Lines below containing the word "size" should be copied out.

------------------------

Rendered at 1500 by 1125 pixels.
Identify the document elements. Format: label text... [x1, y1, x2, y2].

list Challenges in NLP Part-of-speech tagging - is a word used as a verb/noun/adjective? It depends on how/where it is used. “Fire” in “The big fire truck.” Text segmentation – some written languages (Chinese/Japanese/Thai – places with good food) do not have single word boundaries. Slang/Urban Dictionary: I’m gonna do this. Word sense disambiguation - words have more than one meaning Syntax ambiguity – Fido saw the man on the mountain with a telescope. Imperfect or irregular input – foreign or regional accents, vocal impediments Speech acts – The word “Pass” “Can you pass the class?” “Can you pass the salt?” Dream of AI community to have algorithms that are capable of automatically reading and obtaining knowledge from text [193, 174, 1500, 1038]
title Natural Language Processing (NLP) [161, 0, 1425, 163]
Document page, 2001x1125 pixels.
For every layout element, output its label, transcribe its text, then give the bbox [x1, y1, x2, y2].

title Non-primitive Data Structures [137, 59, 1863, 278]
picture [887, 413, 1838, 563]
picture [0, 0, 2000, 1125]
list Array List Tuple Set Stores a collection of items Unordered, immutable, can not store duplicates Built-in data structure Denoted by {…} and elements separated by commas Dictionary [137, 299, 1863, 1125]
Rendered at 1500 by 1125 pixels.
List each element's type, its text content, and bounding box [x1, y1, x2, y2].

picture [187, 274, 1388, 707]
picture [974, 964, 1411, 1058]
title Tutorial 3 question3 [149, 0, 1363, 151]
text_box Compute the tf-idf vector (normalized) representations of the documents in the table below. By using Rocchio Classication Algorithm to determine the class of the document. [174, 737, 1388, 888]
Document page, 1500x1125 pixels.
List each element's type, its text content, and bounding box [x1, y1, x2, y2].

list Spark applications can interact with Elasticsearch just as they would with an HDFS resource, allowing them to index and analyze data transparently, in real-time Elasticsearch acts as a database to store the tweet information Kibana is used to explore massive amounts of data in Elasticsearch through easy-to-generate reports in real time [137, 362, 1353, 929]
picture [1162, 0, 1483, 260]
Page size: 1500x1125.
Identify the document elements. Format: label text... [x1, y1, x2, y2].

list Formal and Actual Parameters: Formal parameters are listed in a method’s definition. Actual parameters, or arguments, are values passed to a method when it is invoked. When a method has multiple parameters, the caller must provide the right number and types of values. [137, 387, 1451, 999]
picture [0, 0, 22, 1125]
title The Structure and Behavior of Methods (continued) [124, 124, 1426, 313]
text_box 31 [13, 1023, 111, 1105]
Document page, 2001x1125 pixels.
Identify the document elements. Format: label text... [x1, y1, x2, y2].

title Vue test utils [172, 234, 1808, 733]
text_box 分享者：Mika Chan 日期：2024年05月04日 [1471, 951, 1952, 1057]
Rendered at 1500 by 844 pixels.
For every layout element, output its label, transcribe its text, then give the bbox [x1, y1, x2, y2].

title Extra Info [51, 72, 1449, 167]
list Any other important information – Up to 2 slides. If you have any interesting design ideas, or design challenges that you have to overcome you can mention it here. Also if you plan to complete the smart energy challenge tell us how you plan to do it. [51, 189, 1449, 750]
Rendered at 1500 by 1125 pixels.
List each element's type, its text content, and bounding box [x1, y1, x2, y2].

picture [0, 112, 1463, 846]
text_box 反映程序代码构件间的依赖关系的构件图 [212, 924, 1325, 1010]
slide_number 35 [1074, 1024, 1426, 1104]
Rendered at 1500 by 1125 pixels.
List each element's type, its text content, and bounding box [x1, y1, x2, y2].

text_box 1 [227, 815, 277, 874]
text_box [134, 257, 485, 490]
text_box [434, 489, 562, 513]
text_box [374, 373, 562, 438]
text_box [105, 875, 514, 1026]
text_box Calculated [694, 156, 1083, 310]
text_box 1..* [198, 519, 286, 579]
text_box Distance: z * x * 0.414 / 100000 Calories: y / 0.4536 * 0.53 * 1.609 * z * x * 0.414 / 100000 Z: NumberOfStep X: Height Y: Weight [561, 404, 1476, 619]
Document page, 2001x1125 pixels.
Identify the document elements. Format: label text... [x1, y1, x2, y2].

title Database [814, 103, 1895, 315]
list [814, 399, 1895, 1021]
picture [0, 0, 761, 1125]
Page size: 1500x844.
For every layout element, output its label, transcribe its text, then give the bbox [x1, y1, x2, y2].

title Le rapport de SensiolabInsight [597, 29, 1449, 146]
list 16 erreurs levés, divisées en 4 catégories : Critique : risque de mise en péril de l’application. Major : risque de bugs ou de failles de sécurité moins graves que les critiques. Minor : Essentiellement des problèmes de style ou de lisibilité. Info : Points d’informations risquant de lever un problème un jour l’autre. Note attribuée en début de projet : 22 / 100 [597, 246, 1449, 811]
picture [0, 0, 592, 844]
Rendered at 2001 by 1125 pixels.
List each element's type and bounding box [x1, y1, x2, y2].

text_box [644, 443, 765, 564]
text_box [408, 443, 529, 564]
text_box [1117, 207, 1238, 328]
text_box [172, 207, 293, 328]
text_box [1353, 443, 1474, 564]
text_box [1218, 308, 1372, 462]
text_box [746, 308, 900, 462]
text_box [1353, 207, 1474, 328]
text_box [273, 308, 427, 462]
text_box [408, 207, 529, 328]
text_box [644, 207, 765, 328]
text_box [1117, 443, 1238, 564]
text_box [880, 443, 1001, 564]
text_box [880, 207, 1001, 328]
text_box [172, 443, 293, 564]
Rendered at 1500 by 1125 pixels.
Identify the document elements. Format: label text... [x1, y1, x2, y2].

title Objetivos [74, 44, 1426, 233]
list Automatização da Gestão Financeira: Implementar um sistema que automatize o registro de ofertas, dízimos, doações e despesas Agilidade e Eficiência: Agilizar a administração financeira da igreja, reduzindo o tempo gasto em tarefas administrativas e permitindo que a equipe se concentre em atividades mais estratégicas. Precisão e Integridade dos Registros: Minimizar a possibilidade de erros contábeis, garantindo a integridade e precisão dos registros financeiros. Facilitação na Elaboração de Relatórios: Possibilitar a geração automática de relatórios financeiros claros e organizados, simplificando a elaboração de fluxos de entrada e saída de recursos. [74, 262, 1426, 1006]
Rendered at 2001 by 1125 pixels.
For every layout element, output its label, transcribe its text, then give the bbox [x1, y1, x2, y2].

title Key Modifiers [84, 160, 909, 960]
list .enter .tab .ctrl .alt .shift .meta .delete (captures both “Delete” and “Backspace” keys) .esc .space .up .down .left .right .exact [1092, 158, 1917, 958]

------------------------

## OUTPUT BELOW
Page size: 1500x1125.
Page size: 1500x844.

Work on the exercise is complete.